Every time you level up in DC Universe Online, you will either be rewarded with a power or skill point – which can be spent on upgrading a weapon or unlocking a new ability – as well as stat increases. Abilities are displayed in trees, requiring you to spend points on certain powers in order to open new branches. MMO fans will be miffed to find that power descriptions are vague without any numbers regarding damage counts, range or healing effects, though this will hardly matter for the casual crowd. Another way of gaining skill points is by completing feats, which are basically mini-achievements, ranging from 10 points to 50. A skill point is unlocked every time you earn 100 feat points, adding another layer to quest-hunting and exploration.

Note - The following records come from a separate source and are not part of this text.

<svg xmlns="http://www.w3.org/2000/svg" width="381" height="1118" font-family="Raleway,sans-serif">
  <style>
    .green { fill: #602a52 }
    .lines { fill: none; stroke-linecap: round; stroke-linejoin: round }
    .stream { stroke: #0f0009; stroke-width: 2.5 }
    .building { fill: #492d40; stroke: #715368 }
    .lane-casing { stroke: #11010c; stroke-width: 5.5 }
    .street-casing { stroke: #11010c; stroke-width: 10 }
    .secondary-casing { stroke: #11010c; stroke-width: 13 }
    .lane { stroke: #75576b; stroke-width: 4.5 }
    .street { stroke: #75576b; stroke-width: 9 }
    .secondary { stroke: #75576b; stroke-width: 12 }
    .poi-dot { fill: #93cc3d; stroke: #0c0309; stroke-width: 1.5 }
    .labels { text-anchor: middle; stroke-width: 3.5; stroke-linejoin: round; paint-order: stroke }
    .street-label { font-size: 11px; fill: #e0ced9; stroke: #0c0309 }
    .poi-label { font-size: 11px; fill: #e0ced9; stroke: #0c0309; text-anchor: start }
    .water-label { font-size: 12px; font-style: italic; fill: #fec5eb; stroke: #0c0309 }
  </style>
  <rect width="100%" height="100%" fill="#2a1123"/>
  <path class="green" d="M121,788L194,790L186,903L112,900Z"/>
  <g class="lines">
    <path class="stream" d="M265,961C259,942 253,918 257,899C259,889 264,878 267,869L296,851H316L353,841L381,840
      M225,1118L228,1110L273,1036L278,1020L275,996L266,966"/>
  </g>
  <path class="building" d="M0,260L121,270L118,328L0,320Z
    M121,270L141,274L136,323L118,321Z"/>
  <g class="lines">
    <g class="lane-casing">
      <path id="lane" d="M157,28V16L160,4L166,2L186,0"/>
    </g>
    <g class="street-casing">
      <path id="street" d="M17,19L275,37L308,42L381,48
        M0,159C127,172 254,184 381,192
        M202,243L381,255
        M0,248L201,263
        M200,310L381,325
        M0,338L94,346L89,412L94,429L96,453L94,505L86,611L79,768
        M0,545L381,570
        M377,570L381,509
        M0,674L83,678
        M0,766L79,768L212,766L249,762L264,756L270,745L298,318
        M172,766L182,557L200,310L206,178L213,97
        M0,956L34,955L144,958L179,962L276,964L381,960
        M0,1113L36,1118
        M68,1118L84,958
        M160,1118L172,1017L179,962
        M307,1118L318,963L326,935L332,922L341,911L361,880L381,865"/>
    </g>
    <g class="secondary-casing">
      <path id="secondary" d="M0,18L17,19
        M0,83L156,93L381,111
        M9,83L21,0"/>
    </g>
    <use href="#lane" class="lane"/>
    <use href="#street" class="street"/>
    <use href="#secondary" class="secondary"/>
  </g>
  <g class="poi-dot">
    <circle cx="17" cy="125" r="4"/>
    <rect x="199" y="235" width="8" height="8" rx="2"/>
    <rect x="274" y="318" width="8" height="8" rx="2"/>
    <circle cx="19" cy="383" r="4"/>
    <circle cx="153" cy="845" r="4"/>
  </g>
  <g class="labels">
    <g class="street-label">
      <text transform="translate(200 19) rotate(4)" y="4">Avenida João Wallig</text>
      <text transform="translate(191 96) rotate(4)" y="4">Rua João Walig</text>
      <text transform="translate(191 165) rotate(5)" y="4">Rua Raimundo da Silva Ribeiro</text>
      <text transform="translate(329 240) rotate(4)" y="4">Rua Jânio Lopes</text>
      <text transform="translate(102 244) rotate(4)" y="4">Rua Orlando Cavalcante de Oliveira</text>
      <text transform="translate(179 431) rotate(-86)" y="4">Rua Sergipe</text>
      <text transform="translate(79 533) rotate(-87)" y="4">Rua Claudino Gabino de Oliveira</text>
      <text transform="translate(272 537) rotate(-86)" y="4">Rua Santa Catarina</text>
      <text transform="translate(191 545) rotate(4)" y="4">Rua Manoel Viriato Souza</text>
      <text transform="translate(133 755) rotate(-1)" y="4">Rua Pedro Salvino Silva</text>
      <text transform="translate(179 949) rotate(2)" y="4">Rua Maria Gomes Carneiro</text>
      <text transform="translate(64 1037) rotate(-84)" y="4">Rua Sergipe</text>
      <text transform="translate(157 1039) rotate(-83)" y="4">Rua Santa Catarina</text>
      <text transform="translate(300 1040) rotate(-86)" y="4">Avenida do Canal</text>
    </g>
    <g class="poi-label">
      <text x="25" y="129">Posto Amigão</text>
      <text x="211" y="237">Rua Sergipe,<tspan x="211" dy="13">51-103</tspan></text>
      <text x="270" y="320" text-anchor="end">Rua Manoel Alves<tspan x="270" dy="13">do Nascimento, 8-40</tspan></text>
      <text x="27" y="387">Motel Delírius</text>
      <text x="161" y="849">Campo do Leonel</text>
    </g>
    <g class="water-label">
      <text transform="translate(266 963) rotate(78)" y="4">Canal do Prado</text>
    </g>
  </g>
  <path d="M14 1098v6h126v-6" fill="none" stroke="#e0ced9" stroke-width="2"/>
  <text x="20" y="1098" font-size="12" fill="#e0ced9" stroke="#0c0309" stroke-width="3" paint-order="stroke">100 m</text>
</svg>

The rate at which XP is distributed in DCUO is fairly unconventional as far as MMOs go. Usually when you start out, XP is rewarded generously, with the gradient becoming steeper as you progress. In DCUO however, the gradient is borderline flat due to the fact that missions are the only real source of XP, with there being virtually no point in grinding on enemies. It feels as though it took me just as longer to get from level 5 to 6 than it did from 28 to 29. The only condition that changes is the difficulty, though not by much; as long as you regularly update your gear and keep a sensible palette of powers, the game will never feel like a slog. It should take a week of steady gameplay to hit the max level or just a few days if you decide on blitzing DCUO with a group.
Metropolis and Gotham are both huge in scale, divided into several districts with a number of police stations and nightclubs scattered around the cities. These act as checkpoints for heroes and villains; a place where you can pick up missions, trade with vendors, check mail, and even teleport to The Watchtower or The Hall of Doom, depending on your moral alignment. They make for good drop-off points, but there are some key features missing, including banks and auction houses, which are located in the larger HQs. At The Watchtower or Hall of Doom you can do the same as you would at a checkpoint though they are both divided into four portions, catering to each origin type (Meta, Tech, Magic) as well as having a Main Wing. These areas are much larger and contain a number of unique vendors and stalls who sell everything from appearance options and raid gear to refreshing beverages and re-specs. There are also auction houses known as Brokers, though these are still not functional.